Fakat Samuel ne para uğruna ne de itibar uğruna seçerdi öğrencisini.

Ona gelen her öğrenciye bir tel demir verir ve derdi ki; "Buna bakınca ne aklına geliyorsa o şekilde bük bu demiri, çocuğum. Sana ne ifade ediyorsa öyle şekil ver."

Verdiği telin alaşımı yumuşak bir madenden yapılmaydı. Çocuklar elleriyle büküyor, uçları sivri olmadığı için de zarar görmüyorlardı.

Hepsi bir şekilde o demiri büküyor ve şekil veriyordu ama demiri büküş şeklinden bile çocuğun bu işe yatkınlığını anlayabiliyordu Samuel Usta.

Arjin, Ezra'yı eğitmesi için Samuel Ustaya getirdiğinde Samuel ona da bu demir tellerden vermişti ama Ezra bunlarla yetinmemiş Samuel'den birkaç tel ve küçük bir kerpeten isteyerek onu şaşırtmıştı.

Sonra daha büyük bir şaşkınlık yaşamasına sebep olarak kırk yıllık ustaymış gibi telleri örüp şekil vermeye başlamıştı.

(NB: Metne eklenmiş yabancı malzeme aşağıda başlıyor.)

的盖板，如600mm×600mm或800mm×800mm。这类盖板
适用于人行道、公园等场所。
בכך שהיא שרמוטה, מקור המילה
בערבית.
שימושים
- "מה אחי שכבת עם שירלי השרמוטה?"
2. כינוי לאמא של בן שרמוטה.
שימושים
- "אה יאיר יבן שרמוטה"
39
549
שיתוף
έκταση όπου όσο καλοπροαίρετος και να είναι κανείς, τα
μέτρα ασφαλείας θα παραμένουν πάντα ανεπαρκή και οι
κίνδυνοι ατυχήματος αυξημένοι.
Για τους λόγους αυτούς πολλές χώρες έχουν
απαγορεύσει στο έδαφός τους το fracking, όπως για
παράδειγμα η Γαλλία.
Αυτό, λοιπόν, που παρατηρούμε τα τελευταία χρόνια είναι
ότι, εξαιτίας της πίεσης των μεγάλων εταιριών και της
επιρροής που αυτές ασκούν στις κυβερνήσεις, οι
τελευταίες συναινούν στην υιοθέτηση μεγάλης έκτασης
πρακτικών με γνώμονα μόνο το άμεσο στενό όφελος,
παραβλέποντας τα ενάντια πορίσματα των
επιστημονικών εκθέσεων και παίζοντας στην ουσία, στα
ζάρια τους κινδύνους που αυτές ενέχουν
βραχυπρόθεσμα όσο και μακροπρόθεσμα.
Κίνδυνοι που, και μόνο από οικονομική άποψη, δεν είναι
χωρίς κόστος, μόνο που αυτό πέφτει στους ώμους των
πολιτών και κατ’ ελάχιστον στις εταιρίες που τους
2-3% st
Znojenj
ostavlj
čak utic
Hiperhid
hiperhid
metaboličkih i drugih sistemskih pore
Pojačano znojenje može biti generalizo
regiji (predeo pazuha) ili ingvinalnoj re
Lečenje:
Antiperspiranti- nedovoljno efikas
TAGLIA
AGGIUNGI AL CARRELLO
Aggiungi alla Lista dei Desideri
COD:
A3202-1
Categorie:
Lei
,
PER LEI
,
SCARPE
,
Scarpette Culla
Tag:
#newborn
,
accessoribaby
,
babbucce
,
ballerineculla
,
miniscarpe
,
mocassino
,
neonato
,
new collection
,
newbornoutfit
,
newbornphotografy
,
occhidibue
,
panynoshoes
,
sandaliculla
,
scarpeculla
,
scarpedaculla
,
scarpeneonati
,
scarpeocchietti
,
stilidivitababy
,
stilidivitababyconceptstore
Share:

Samuel şaşkın şaşkın Ezra'ya bakarken o başını kaldırmadan, "Bunları örmek kolay ama ben bana taşların dilini öğretin istiyorum, Ustam." demişti. "Öğretin ki onları kırmadan nasıl şekil vereceğimi öğreneyim."

Samuel o an ham bir cevheri avuçlarında tutmanın heyecanıyla Arjin'e bakmış, Arjin'de başını sallamıştı gülümseyerek.

Arbil Ustanın yeteneği sonunda soyundan birine emanet edilmişti. Samuel de hocasının emanetini boşa çıkartmamak için elinden geleni yapmış, bu sırada da bu iki aileye daha çok yaklaşmıştı.

Bir taşa bakınca cevherini görür, bir insana bakınca eğri olup olmadığını anlardı Samuel. Şimdi karşısında duran Faysal'ın yerlerde sürünen karakterini de bir türlü dik tutmayı öğretemediği eğriliğini de görmemesi mümkün değildi.

Firuze ise karşısında kırılmaz bir mücevher gibi dimdik duruyordu.

Oysa kırılırdı bu genç kız çünkü Firuze taşı yumuşaktı. Sert görünse de kolay şekil alır hatta çok zorlarsan kum gibi dağılırdı.